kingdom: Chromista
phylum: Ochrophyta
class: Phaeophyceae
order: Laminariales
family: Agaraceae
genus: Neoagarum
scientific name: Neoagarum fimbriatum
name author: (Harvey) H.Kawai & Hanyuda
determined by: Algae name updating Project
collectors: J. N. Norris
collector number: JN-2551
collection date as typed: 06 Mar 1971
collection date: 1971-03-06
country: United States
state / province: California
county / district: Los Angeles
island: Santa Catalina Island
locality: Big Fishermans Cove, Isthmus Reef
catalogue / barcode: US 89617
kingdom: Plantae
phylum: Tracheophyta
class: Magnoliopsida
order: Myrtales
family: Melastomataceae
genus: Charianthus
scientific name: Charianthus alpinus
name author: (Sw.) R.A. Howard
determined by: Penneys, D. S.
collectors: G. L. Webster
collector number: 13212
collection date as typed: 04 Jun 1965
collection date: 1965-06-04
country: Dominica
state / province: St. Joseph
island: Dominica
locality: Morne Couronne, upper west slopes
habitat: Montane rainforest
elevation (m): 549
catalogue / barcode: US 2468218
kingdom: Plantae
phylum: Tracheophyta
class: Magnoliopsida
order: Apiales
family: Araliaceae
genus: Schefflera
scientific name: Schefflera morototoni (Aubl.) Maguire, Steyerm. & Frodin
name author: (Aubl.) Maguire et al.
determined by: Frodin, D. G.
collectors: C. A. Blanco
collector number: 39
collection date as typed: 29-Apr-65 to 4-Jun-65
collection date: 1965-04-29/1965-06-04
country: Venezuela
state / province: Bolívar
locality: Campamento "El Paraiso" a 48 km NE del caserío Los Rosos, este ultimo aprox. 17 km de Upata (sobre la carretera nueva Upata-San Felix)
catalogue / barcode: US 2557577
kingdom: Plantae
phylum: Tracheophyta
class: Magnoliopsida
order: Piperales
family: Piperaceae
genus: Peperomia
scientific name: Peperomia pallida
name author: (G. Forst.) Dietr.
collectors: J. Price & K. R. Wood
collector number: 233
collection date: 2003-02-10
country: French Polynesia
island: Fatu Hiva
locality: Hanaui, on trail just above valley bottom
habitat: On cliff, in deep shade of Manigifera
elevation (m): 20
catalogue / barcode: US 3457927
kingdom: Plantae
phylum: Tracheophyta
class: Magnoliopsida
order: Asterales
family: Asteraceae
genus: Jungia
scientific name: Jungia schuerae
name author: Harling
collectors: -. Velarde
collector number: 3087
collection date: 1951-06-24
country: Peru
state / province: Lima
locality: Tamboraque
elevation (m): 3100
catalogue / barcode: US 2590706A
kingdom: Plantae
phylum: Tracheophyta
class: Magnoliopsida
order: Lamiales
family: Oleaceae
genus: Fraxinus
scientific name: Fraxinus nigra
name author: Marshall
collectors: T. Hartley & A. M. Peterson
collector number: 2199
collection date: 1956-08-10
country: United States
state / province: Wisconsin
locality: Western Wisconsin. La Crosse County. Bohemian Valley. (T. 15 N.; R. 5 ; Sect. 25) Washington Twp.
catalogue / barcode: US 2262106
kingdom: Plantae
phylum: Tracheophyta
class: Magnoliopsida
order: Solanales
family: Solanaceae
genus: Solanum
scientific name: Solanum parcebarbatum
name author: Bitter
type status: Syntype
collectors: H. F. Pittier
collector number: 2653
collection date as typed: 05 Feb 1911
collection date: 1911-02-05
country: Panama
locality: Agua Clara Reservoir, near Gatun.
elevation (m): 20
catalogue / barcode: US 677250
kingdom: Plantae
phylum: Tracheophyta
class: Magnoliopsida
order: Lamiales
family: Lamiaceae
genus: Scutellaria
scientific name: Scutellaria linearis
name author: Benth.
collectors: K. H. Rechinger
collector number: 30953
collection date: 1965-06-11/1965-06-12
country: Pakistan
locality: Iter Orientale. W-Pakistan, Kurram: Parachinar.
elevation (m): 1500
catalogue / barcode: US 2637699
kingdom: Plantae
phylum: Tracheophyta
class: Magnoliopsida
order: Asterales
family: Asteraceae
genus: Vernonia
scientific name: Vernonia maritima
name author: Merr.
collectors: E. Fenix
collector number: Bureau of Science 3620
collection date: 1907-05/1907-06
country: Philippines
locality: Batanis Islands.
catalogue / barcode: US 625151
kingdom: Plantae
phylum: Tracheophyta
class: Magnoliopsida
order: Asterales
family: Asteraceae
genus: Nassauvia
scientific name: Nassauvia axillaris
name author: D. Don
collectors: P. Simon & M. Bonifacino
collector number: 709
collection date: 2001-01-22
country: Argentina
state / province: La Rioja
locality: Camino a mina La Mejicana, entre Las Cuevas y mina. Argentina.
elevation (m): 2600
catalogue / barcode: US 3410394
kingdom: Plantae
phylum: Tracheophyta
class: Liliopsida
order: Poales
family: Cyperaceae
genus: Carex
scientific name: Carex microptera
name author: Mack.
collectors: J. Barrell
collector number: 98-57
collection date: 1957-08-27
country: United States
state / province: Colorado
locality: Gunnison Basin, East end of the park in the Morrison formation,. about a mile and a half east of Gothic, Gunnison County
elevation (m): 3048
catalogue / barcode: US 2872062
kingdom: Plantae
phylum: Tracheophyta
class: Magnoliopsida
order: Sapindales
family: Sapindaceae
• • • •
§ Objective
Output the stretch from the line containing "state / province: Colorado" through the final line of the listing above as a numbered list, leaving out any blank lines.

§ Task response
1. state / province: Colorado
2. locality: Gunnison Basin, East end of the park in the Morrison formation,. about a mile and a half east of Gothic, Gunnison County
3. elevation (m): 3048
4. catalogue / barcode: US 2872062
5. kingdom: Plantae
6. phylum: Tracheophyta
7. class: Magnoliopsida
8. order: Sapindales
9. family: Sapindaceae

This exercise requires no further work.